Royal nonsense

I‘m back home in the great state of Maryland, and I’ve gone nearly a full week without anyone picking up on my nonnative accent and asking me whether I’m ecstatic about Britain’s new “royal baby.”

Such a question, if asked, would only prompt a curmudgeonly, “Bah, humbug.”

That was my retort many years ago when a breathless teller at the old Riggs Bank, opposite the U.S. Treasury near the White House, excitedly asked me whose side I was on in the great royal battle between Princess Diana and Prince Charles.

Don’t get me wrong, I’m sure Prince Harry and his American bride, now-Meghan, Duchess of Sussex, are lovely people and are very happy with their “bundle of joy,” as they should be. But I agreed with my old friend Christopher Hitchens when he complained about the gawking and “forced recruitment of everyone into the same emotional mold” when it comes to Britain’s royal soap opera.

I have seen no reason to change my mind since. “It can’t be good for people to lead vicarious lives, made up partly of prurience and partly of deference,” Hitchens noted in an article 18 years ago.

I’ve met briefly three members of the family over the years. Two of the occasions were stiff, awkward affairs and replete with falsity during royal visits to London newsrooms.

The third involved Princess Margaret, sister of the queen, at a private club in London’s Soho neighborhood. She arrived bundled up in a fur coat and was trailed by a strong odor of gin. My friends and I had a drink with her later, and she was, I must admit, tremendous fun and had a wicked sense of humor, mainly used to skewer her own close relatives.

My lips remain sealed.

But the badass princess couldn’t shake my deep-seated republicanism, not that she tried or could have given a damn.

My next favorite is the no-nonsense Princess Anne, the queen’s daughter, who eschews “celebrity status” and avoids playing the game of using the media when it serves her purpose and demanding privacy when it doesn’t. Her working principle has been to shun the media altogether, and good for her.

#####

In the column on royal nonsense, copy the passage from "Royal nonsense" to "and Prince Charles.", replacing "Maryland" with "Virginia".

### INFORMATION PROVIDED
#####

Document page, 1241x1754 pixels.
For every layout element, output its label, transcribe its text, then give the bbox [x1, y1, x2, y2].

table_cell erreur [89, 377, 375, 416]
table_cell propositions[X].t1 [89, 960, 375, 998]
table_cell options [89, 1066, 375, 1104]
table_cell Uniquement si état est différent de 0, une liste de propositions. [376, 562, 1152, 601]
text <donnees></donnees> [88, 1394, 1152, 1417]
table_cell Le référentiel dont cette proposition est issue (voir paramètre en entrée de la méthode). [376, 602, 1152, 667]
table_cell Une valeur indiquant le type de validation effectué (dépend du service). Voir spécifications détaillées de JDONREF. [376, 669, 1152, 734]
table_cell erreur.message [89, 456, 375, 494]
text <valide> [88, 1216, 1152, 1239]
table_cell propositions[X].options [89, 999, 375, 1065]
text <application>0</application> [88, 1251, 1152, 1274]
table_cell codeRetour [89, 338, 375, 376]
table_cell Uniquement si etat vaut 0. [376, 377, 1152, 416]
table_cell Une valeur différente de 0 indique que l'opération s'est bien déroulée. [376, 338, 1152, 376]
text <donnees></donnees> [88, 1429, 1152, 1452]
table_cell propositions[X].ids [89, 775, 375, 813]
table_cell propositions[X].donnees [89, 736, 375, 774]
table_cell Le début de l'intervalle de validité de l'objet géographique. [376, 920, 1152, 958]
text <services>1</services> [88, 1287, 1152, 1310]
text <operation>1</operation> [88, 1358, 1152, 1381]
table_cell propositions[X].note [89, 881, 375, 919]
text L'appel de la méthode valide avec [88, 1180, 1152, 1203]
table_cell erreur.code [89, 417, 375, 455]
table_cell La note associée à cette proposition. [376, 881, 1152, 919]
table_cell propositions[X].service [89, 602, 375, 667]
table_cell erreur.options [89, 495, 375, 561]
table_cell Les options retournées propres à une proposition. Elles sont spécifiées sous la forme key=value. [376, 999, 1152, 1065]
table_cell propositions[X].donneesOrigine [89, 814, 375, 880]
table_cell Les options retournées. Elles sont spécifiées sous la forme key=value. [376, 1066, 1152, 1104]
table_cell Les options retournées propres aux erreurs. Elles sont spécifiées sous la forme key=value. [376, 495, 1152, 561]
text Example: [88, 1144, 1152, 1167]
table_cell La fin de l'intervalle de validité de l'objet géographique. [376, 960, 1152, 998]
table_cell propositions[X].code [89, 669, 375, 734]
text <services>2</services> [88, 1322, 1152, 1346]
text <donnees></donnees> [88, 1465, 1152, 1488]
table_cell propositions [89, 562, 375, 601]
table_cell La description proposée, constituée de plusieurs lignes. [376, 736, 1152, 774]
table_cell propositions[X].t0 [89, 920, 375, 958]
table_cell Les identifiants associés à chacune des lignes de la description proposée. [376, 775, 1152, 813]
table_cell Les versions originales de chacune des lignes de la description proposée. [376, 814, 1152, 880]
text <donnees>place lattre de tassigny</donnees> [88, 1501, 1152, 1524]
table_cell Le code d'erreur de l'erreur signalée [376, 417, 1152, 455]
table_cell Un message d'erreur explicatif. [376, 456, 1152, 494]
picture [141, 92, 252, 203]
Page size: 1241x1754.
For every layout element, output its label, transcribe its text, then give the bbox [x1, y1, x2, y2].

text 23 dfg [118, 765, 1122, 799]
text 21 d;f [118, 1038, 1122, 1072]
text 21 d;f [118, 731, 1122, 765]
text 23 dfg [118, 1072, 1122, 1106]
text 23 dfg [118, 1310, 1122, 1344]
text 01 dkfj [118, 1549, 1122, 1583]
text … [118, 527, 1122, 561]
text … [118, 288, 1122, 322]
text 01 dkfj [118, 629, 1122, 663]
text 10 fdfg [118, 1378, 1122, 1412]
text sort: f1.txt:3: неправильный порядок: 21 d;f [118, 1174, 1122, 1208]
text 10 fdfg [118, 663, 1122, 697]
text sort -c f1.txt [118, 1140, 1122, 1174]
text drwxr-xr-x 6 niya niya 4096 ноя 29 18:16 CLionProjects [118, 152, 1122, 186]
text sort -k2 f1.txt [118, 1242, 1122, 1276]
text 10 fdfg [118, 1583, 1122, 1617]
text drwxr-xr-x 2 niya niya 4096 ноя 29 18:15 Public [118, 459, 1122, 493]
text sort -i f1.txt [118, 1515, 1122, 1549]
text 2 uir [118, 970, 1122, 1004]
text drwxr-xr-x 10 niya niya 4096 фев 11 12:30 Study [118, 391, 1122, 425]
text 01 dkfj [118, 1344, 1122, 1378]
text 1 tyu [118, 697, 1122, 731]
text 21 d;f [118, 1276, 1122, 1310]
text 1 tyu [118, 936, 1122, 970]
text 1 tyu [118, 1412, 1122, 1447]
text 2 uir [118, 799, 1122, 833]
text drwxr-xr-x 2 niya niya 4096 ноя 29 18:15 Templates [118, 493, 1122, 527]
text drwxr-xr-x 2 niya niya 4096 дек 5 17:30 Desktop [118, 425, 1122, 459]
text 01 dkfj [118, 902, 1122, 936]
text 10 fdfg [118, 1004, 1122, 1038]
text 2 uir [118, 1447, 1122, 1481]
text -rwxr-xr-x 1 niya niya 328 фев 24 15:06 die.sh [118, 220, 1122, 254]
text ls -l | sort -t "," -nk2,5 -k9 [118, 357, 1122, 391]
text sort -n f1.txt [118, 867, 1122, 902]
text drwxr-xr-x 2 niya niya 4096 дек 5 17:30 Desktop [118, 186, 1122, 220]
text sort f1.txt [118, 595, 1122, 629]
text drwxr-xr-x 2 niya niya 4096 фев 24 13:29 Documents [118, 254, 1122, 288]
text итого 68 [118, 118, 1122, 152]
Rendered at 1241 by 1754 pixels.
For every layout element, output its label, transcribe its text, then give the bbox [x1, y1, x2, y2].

#####

### COMPLETED EXERCISE
Royal nonsense

I‘m back home in the great state of Virginia, and I’ve gone nearly a full week without anyone picking up on my nonnative accent and asking me whether I’m ecstatic about Britain’s new “royal baby.”

Such a question, if asked, would only prompt a curmudgeonly, “Bah, humbug.”

That was my retort many years ago when a breathless teller at the old Riggs Bank, opposite the U.S. Treasury near the White House, excitedly asked me whose side I was on in the great royal battle between Princess Diana and Prince Charles.